◆ **Data excerpts**:
•••
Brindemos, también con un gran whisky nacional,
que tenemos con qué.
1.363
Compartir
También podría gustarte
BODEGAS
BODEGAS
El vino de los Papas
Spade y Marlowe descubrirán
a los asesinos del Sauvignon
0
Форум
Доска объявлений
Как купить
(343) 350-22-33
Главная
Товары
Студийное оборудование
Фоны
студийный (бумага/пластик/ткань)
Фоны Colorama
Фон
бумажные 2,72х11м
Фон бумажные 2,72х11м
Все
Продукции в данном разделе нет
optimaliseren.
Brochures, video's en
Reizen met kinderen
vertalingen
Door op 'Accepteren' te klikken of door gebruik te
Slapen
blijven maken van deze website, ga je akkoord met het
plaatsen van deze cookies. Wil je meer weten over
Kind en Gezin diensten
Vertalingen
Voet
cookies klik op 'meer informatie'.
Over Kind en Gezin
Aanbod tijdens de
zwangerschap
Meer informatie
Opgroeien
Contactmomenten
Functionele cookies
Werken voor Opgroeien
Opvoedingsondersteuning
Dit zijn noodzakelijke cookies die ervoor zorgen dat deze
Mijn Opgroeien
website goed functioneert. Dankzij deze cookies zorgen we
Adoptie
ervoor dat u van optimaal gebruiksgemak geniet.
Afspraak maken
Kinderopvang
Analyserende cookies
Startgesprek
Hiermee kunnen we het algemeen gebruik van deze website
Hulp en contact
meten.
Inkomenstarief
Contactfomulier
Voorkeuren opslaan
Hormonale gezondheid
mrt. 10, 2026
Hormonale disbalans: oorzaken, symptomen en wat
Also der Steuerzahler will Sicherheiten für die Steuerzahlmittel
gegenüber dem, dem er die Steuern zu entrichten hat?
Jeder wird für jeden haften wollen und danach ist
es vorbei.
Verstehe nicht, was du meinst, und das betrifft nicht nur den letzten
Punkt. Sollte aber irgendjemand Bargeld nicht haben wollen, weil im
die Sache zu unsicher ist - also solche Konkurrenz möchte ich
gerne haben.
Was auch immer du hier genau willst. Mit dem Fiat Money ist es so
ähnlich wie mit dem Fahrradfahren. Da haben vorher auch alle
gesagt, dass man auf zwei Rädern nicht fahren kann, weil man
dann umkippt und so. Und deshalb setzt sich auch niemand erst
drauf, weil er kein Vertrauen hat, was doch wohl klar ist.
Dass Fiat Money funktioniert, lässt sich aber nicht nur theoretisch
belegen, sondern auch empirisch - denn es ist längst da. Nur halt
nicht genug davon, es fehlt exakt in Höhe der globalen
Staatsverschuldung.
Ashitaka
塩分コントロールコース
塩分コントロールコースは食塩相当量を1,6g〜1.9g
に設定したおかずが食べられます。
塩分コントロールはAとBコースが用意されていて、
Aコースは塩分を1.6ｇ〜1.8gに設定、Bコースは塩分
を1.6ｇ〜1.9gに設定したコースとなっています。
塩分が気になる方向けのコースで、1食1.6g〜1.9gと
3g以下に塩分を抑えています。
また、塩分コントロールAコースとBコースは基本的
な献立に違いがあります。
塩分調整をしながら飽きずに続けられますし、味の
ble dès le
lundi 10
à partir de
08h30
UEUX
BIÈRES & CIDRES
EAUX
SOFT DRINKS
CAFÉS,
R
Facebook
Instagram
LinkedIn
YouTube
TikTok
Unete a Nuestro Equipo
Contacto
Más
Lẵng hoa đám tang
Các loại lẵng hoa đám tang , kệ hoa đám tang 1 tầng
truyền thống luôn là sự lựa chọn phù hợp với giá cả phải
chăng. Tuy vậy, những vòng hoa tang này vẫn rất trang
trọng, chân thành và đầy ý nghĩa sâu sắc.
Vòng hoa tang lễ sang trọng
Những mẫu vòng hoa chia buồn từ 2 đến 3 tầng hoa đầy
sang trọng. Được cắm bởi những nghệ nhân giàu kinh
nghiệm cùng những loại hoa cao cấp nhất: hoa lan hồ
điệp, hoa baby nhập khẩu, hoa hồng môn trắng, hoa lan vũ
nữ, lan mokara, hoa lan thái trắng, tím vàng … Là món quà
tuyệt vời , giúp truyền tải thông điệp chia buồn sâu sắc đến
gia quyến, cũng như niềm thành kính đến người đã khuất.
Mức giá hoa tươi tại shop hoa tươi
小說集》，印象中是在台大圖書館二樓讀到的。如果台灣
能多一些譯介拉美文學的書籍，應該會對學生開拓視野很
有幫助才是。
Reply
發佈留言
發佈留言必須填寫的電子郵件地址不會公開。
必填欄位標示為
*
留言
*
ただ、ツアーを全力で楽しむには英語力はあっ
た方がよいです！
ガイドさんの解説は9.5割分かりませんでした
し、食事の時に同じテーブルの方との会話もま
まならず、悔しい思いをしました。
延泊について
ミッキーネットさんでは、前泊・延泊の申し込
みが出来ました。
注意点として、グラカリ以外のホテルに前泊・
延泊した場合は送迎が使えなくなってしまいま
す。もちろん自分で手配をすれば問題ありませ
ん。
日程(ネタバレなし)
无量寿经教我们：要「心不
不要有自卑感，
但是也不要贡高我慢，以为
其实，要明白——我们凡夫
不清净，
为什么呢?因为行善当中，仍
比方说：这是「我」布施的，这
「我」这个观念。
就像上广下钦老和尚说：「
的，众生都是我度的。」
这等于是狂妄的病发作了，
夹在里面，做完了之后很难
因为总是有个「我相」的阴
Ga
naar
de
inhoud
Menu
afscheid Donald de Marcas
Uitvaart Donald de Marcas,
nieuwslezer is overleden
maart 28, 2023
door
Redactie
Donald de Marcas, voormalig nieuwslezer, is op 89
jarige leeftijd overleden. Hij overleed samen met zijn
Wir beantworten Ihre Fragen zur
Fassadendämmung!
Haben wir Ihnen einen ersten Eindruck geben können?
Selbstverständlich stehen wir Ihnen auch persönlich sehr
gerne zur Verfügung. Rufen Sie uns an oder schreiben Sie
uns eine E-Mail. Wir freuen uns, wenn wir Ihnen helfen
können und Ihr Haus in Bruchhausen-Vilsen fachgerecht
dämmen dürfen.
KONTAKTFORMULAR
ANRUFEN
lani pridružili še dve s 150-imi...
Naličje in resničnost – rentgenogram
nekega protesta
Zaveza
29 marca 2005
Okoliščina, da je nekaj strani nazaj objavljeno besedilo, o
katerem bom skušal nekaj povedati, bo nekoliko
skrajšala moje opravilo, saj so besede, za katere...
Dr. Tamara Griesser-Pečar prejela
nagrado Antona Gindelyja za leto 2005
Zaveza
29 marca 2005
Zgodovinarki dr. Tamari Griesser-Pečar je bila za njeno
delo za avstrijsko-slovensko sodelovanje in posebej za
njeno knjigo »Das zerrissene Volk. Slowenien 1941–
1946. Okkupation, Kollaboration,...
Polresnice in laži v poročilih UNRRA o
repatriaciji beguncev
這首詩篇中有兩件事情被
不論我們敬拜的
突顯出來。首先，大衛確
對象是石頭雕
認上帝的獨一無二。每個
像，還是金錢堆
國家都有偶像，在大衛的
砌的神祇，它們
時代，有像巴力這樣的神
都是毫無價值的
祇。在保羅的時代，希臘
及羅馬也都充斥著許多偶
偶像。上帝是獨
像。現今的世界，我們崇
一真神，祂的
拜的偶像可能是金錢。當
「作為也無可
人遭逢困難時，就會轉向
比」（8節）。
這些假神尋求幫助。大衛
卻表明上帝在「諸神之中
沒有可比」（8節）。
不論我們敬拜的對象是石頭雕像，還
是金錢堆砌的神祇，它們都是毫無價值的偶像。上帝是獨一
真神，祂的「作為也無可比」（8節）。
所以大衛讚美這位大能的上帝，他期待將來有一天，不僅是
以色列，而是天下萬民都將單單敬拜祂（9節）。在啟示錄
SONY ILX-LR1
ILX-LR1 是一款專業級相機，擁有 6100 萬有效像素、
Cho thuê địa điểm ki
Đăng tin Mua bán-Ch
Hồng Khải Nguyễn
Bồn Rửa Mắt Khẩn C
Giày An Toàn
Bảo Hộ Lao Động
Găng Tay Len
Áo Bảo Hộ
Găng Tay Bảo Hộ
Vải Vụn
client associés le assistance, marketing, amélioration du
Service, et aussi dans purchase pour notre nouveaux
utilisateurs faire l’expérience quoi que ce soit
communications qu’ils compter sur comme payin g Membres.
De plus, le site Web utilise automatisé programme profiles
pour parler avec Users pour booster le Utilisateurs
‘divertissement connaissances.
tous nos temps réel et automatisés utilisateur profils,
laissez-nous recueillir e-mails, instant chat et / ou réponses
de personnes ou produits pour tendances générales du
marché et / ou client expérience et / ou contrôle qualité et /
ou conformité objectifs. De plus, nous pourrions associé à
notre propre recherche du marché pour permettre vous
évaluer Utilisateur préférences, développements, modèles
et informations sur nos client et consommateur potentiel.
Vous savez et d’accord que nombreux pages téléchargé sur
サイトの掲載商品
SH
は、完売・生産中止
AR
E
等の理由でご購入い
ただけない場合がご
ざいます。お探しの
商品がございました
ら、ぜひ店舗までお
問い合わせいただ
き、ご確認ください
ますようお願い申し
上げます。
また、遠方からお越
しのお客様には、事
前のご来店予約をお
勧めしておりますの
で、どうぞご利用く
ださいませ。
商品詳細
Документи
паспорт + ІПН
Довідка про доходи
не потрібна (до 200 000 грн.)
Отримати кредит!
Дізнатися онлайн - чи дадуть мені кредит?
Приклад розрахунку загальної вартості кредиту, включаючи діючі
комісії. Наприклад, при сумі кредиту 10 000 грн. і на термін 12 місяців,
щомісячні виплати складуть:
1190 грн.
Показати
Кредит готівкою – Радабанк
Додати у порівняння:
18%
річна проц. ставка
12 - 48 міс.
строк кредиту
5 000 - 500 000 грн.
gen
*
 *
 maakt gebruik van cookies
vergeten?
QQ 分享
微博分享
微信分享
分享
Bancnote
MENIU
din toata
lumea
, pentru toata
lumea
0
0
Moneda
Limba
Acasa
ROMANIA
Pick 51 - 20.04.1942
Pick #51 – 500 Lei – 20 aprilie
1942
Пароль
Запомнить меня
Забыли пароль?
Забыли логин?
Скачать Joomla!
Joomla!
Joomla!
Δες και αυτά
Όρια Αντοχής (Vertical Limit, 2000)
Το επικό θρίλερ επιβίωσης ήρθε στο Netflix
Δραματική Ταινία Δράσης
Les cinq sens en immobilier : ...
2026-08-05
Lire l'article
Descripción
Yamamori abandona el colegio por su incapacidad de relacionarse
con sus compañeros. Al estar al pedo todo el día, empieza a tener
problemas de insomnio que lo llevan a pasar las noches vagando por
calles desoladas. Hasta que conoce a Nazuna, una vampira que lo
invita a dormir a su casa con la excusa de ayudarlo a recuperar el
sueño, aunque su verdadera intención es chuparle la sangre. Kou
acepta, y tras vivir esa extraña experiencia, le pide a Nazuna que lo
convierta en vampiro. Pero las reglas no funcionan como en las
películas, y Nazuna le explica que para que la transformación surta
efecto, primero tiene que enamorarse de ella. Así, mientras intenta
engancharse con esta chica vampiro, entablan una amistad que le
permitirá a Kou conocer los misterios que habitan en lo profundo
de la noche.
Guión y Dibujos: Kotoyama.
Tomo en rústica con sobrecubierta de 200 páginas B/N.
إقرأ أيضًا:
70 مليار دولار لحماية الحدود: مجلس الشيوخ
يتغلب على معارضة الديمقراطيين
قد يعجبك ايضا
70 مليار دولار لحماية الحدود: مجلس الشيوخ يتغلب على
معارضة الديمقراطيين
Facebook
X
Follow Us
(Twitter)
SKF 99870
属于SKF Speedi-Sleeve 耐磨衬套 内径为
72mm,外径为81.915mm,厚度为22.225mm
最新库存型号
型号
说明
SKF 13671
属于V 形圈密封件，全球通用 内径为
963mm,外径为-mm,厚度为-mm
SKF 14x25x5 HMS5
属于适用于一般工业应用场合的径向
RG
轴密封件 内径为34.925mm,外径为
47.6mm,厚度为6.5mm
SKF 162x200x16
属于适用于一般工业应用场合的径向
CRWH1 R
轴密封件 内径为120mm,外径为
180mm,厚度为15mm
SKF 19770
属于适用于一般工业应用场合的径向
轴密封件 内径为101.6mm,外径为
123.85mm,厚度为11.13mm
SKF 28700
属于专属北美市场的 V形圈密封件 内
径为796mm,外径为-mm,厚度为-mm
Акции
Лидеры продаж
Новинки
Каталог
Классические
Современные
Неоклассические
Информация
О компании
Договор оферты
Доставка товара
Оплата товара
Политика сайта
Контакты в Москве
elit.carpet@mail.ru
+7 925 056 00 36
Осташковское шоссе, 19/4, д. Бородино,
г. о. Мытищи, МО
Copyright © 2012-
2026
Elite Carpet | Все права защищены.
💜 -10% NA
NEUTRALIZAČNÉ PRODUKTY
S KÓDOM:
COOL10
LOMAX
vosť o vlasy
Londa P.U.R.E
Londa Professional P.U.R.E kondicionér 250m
•••
◆ **Problem to work on**: Show all of the lines above in which "tang" is present.

◆ **Problem solution**:
Lẵng hoa đám tang
Các loại lẵng hoa đám tang , kệ hoa đám tang 1 tầng
chăng. Tuy vậy, những vòng hoa tang này vẫn rất trang
Vòng hoa tang lễ sang trọng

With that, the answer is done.